Tehama County school shooting: At least five people killed as shooter opens fire at elementary school

Police are searching for a motive after a shooting spree left five dead in a northern California town, terrifying residents as the gunman opened fire on an elementary school.

An official with the Tehama County Sheriff's office said the shooter was among the dead. None of the slain were children “as far as we're aware of”, assistant sheriff Phil Johnston told reporters.

The alleged assailant was killed by “law enforcement bullets”, Mr Johnston said. He added that officers had recovered a semiautomatic rifle and two handguns believed to have been used by the shooter.

After police responded to a call at around 8am local time, Mr Johnston said, the suspect engaged in a 45-minute spree that saw him conduct “several random drive-by shootings of residences”.

Greater bloodshed was averted, Mr Johnston said, by “the quick thinking and staff at our elementary school” who swiftly locked down the school after hearing approaching gunshots.

After the shooter rammed his vehicle through a school fence and strode onto the campus armed with a semiautomatic rifle, Mr Johnson said, the shooter “gave it up” upon encountering locked rooms and departed.

“This incident, as tragic and bad as it is, could have been so much worse,” Mr Johnston told reporters. He added that the actions of staff “saved countless lives and children”, although he said “one or two students” were injured when the assailant fired into classrooms.

After departing the school, Mr Johnston said, the believed assailant crashed into another car and then stole the vehicle of someone who engaged him. He then opened fire on a woman who was driving with her children, “severely” injuring her. Officers later engaged and killed the suspect, Mr Johnston said.

The suspected shooter acted alone, Mr Johnston said, and he reiterated an earlier statement that the assailant was targeting people “at random”. But he acknowledged that the alleged killer had history with one his victims: he had an “ongoing dispute” with another woman that had previously resulted in his arrest for assault with a deadly weapon.

A restraining order had been issued against the suspect following a “neighbourhood dispute” in January, Mr Johnston said.

Underscoring the apparent element of randomness, Mr Johnston said the suspected shooter spent part of the rampage “driving by residences and arbitrarily shooting at them”. Similarly, he said police believed the suspect targeted the elementary school “as a random target”.

Mr Johnston said that police had not yet established a reason for the killings.

“We don't know what the motives are for this individual to go on this shooting spree”, Mr Johnston said.

Mr Johnston said that “a number of students” had been medically evacuated from the school, which had been cleared.
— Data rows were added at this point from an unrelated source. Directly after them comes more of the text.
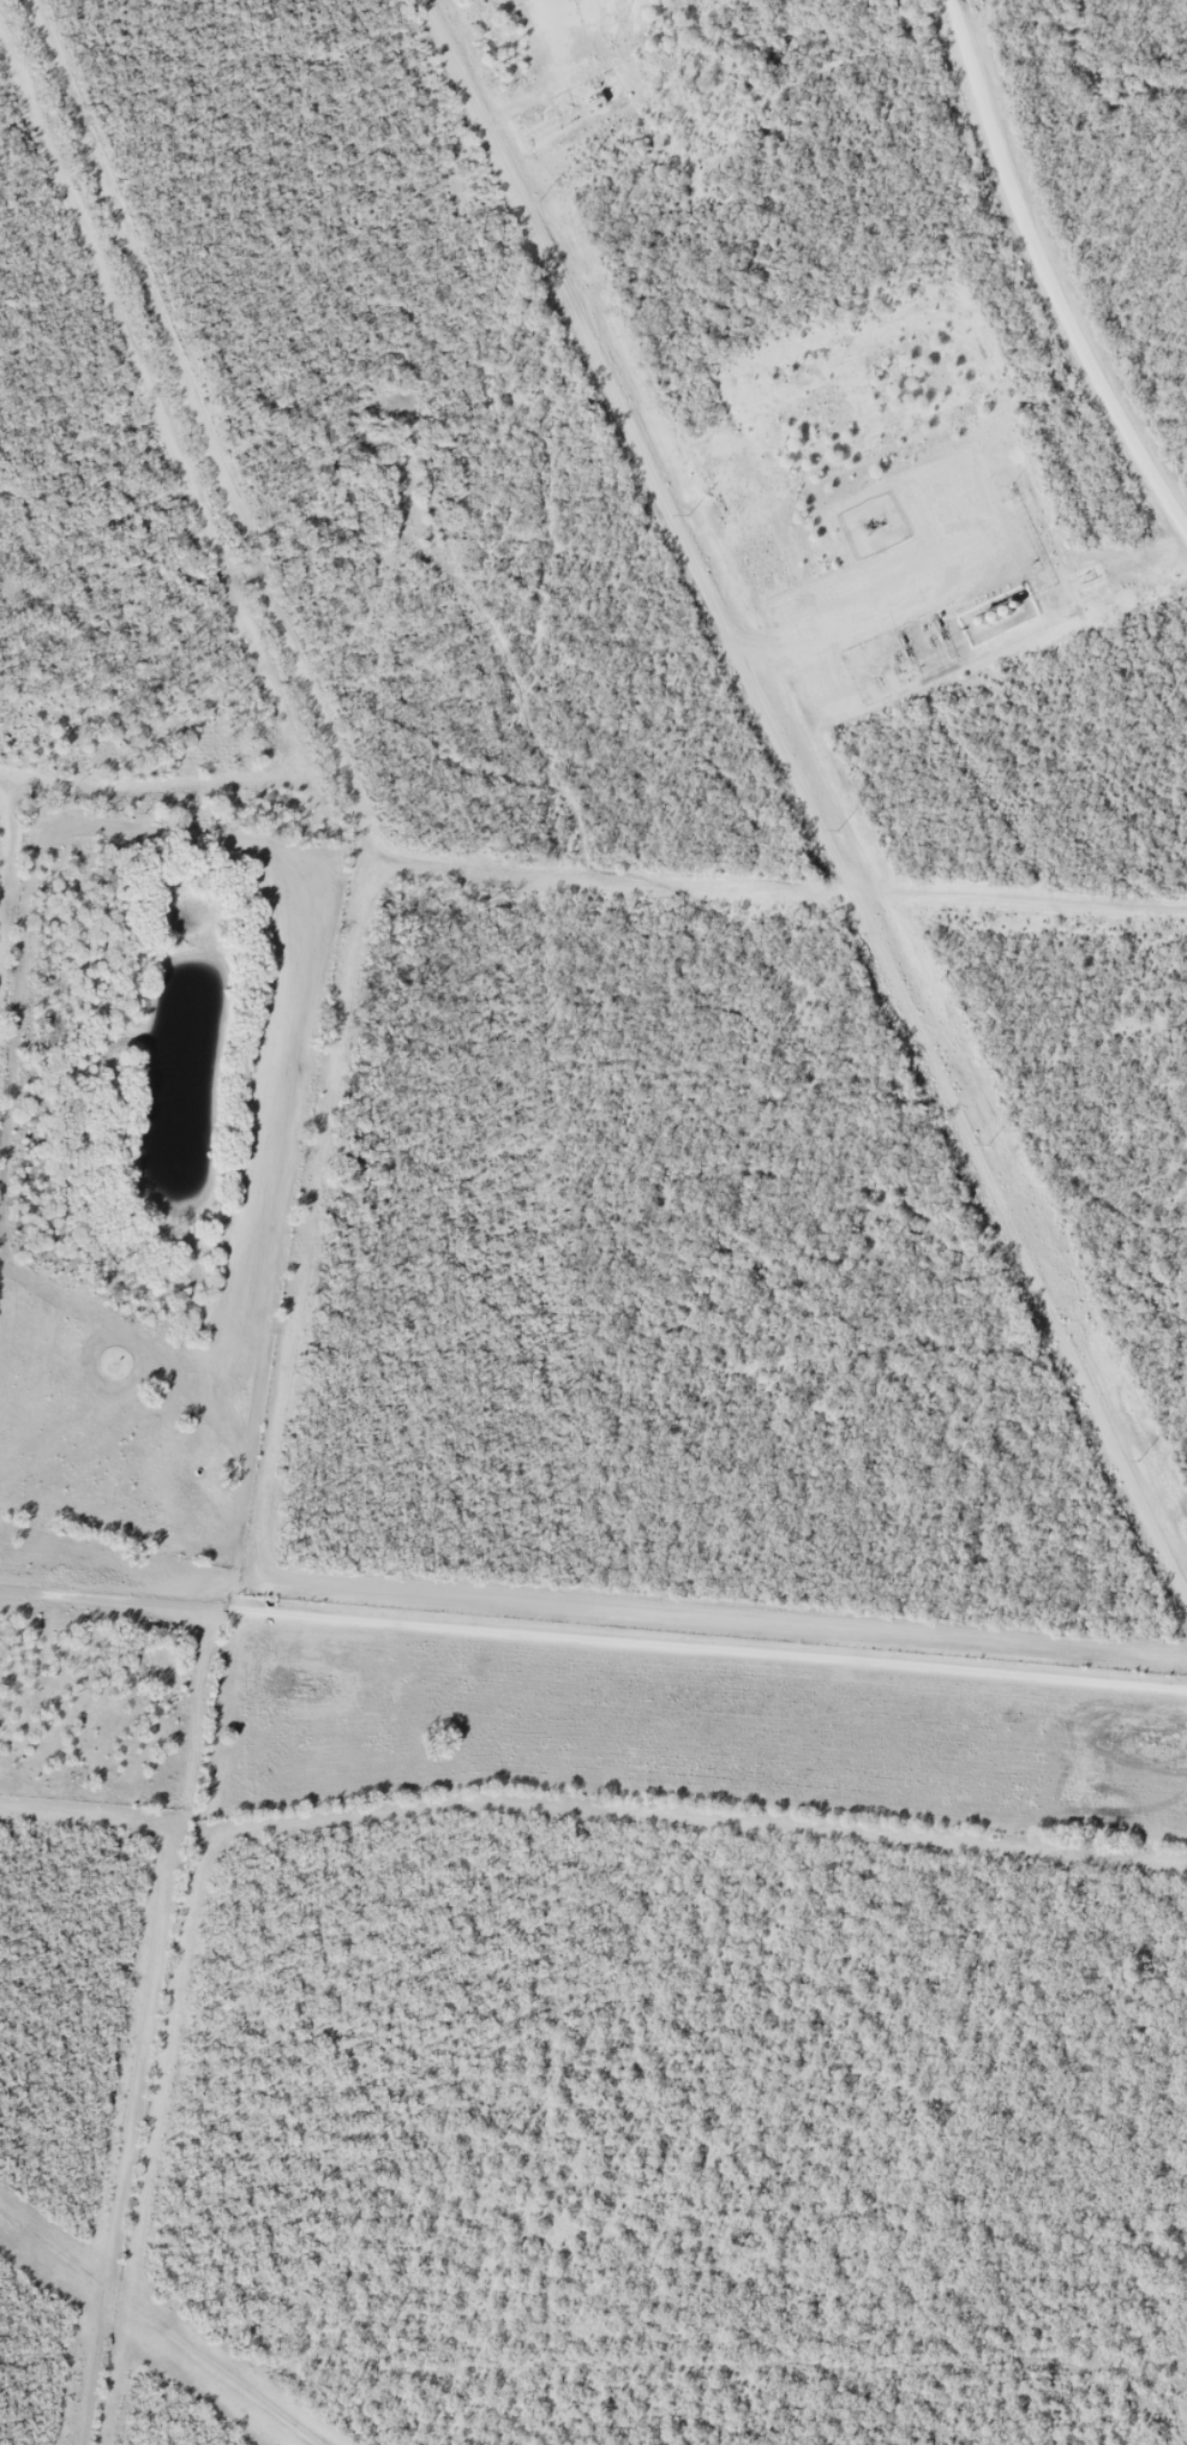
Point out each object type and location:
power tower: (536, 200)
road: (1048, 272)
power tower: (687, 513)
power tower: (837, 825)
power tower: (991, 1143)
power tower: (1141, 1461)
road: (593, 1638)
Other students were moved to a safe location, he said.

He said around 100 law enforcement officers had been deployed around the town of Rancho Tehama and were investigating at least seven scenes related to the shooting.

Enloe Medical Center in Chico, more than 40 miles southeast of the school, received five patients, and three of them were treated and released, with another two hospitals receiving at least two patients each.

Shots were fired at the school and some people were injured at the campus but no students or staff members died, Corning Union Elementary School District administrative assistant Jeanine Quist told Reuters.

A parent, Coy Ferreira, said he was dropping off his daughter when he heard gunshots. “One of the teachers came running out of the building and told us to all run inside because there was a shooter coming,” Mr Ferreira told KRCR TV station.

“So we all hurried up and ran and told the students to get in the classrooms,” Mr Ferreira said, adding that he heard gunfire for over 20 minutes and a student in the room was struck.

California Governor Jerry Brown responded to the news by saying he and his wife Anne Gust Brown were “saddened to hear about today's violence in Tehama County, which shockingly involved schoolchildren.”

“We offer our condolences to the families who lost loved ones and unite with all Californians in grief,” Mr Brown said.